Franchisees, as a general rule, do not pay minimum wages any more than any other small business owner. As with all business owners, franchisees set their wages based on two overriding factors – the competitive rate of pay required in their markets to recruit and retain staff (market-level wages); and, the economic performance (bottom-line earnings) they need to achieve the financial results required to remain in business and justify the risk they took in investing in the businesses that create those jobs. Setting an artificially high market-level wage has little if any benefit to the economy as a whole and will instead negatively impact precisely those individuals these increases are meant to help.
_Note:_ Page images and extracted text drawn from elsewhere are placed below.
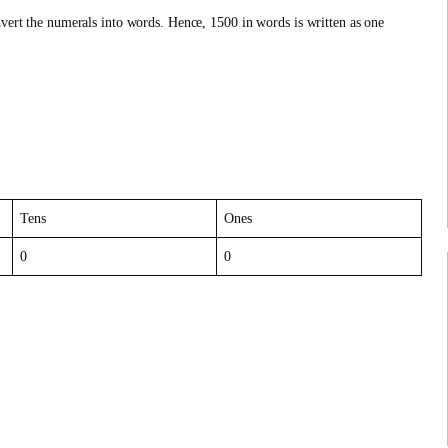
nvert the numerals into words. Hence, 1500 in words is written as one
Tens
Ones
0
0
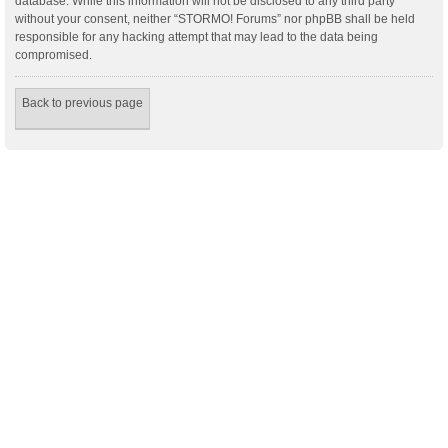
database. While this information will not be disclosed to any third party
without your consent, neither “STORMO! Forums” nor phpBB shall be held
responsible for any hacking attempt that may lead to the data being
compromised.
Back to previous page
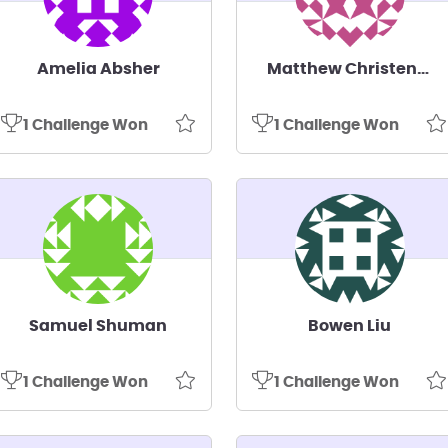
Amelia Absher
Matthew Christensen
1 Challenge Won
1 Challenge Won
Samuel Shuman
Bowen Liu
1 Challenge Won
1 Challenge Won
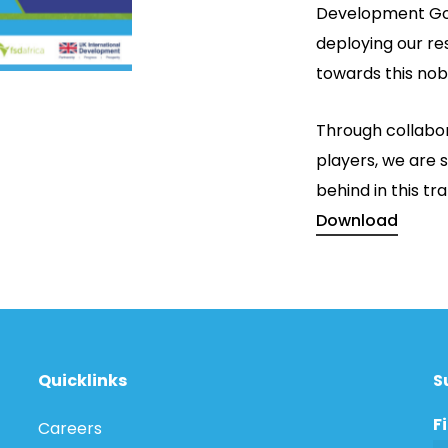
Development Go
deploying our re
towards this nob
Through collabor
players, we are s
behind in this t
Download
Quicklinks
S
F
Careers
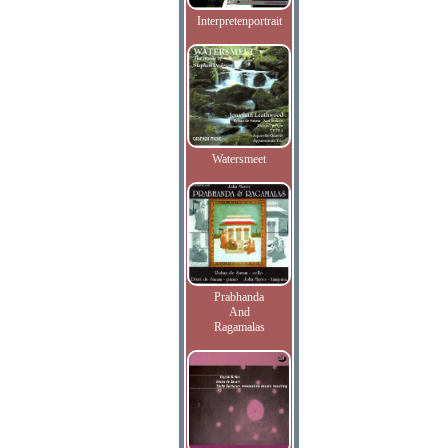
Interpretenportrait
Watersmeet
Prabhanda
And
Ragamalas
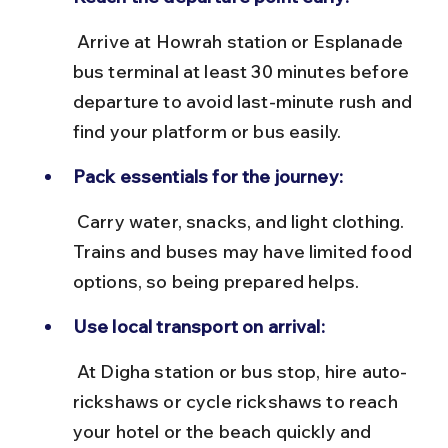
 Arrive at Howrah station or Esplanade 
bus terminal at least 30 minutes before 
departure to avoid last-minute rush and 
find your platform or bus easily.
Pack essentials for the journey:
 Carry water, snacks, and light clothing. 
Trains and buses may have limited food 
options, so being prepared helps.
Use local transport on arrival:
 At Digha station or bus stop, hire auto-
rickshaws or cycle rickshaws to reach 
your hotel or the beach quickly and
Franchisees and other small businesses are frequently the gateway for entry-level and minority workers to begin their path to higher-wage and more skill-driven careers. Creating obstacles to their success and growth is illogical. 46.6% of the jobs created in October 2017 came from franchising and small businesses. Risking the health of one of the only segments of our economy that is working well makes little sense if one is truly committed to improving the welfare of those at the base of the economic pyramid.